Abstracts
RÉSUMÉ
Le suicide (« meurtre de soi-même ») pose à tous une question essentielle: qu'est-ce que l'expression manifeste du désir de mort mobilise en soi et chez les autres? Cette interrogation s'avère particulièrement difficile à soulever pour l'aidant ou le soignant confronté à la mort volontaire d'un client ou d'un patient. À travers l'histoire d'un suicide en institution, les auteurs évoquent la nature des mécanismes défensifs mis enjeu par l'équipe soignante. Sidération traumatique, dénégation, déni, culpabilité, mouvements dépressifs sont autant de réactions individuelles et collectives qui s'opposent au travail du deuil, et menacent la cohésion institutionnelle. Les membres de l'« institution en crise » ont à réguler leurs tensions, en évitant de répondre par le retrait, la banalisation, la hantise du suicide, ou l'instauration de pseudo-solutions « pragmatiques ». Il s'agit d'éviter en particulier l'annulation ou le déplacement d'une nécessaire reflexion de tous sur la genèse, les implications et les conséquences du suicide intra-institutionnel. Les auteurs rappellent les principaux fondements et les modalités d'une exploration en équipe de ces phénomènes qui - en l'absence de « travail de la crise » - risquent de situer l'institution dans l'impasse d'un questionnement consistant seulement à savoir à quel moment, faute de s'être retournée, elle se serait détournée de son patient en souffrance.
ABSTRACT
Suicide ("the killing of one's self) raises one crucial question: what does the manifest desire of death bring out in oneself and in others?
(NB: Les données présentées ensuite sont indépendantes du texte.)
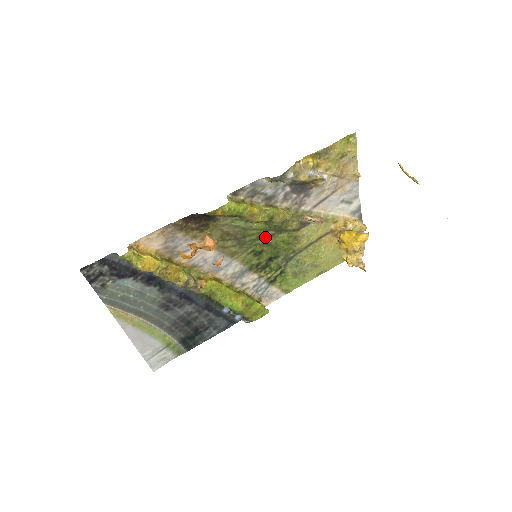
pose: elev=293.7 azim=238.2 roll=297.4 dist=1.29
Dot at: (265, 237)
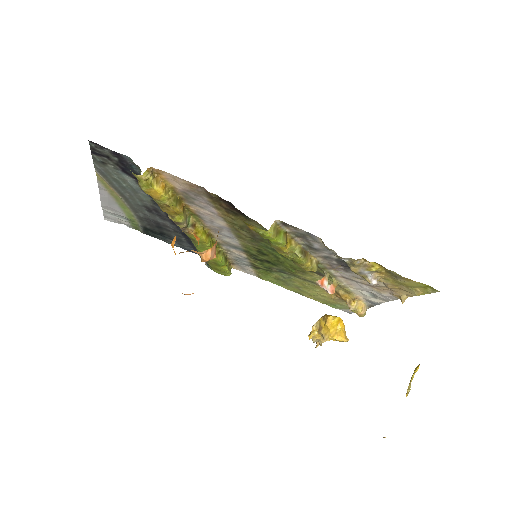
Dot at: occluded
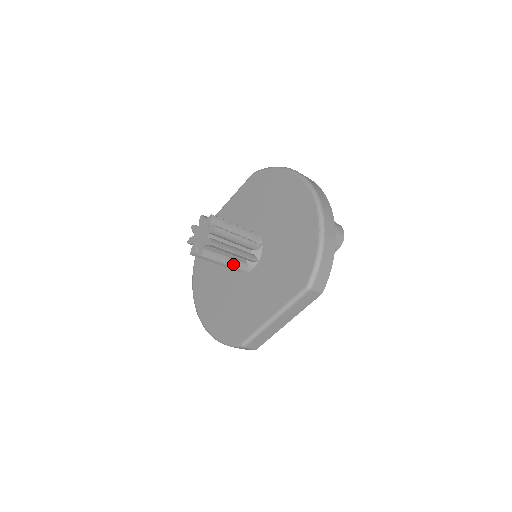
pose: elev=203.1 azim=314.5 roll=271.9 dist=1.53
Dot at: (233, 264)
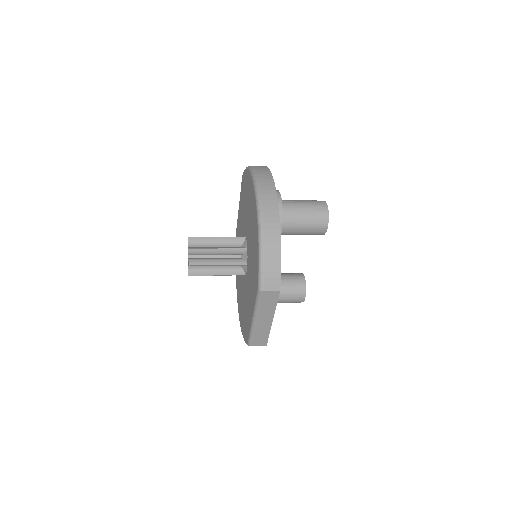
Dot at: (226, 273)
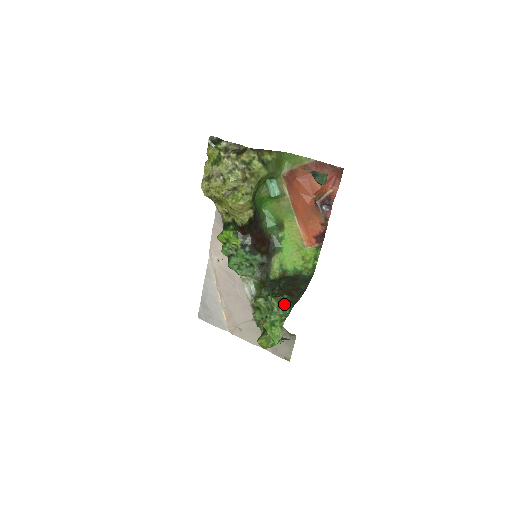
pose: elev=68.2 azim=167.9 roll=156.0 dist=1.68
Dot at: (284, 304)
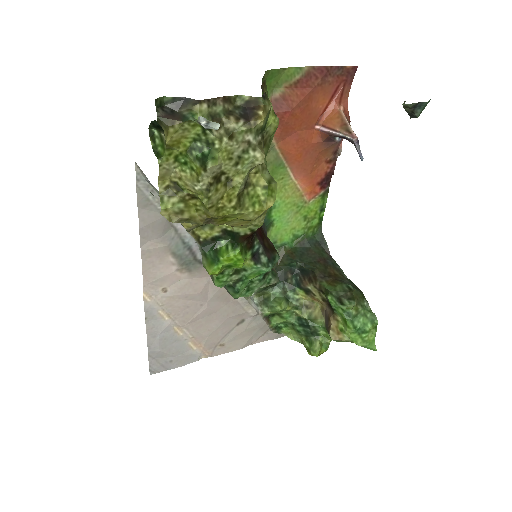
Dot at: (357, 298)
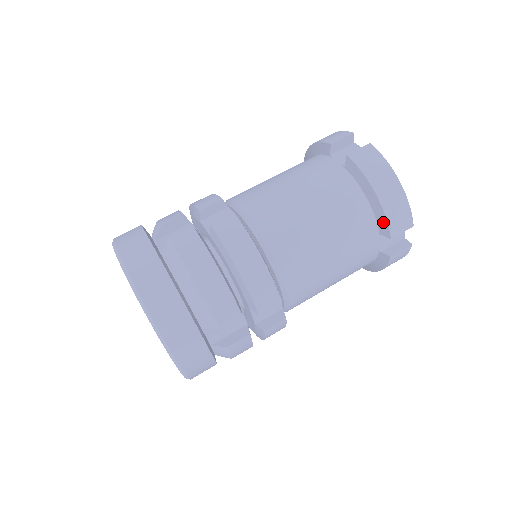
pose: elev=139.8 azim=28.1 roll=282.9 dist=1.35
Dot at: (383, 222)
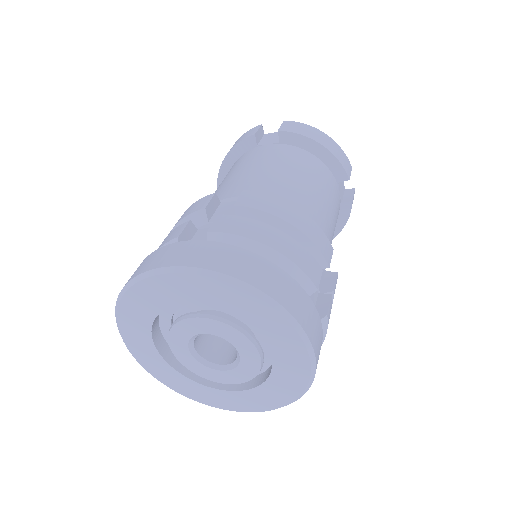
Dot at: (338, 168)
For those providing care and support who are confronted with the voluntary death of a client or patient, the question is particularly difficult to address. Using the story of a suicide in an institution, the authors reveal the nature of defense mechanisms at play within the group of caregivers. Whether it be a traumatic daze, denial, guilt or depression, these individual and collective reactions to the event hinder the mourning process and threaten cohesion within the institution. Members of an "institution in crisis" must try to relieve their tensions by refraining from withdrawal, banalities, being haunted by suicide and implementing pseudo-solutions. The purpose of such an exercise is especially to avoid the cancellation or displacement of necessary thougt process about the origins, implications and consequences of a suicide taking place within an institution. The authors discuss the founding principles and guidelines for group exploration of these phenomena. Without this coming-to-terms with the crisis, the authors point out that the institution could find itself in a rut where discussion focuses only on when and where things went wrong, and how it turned its back on a suffering patient.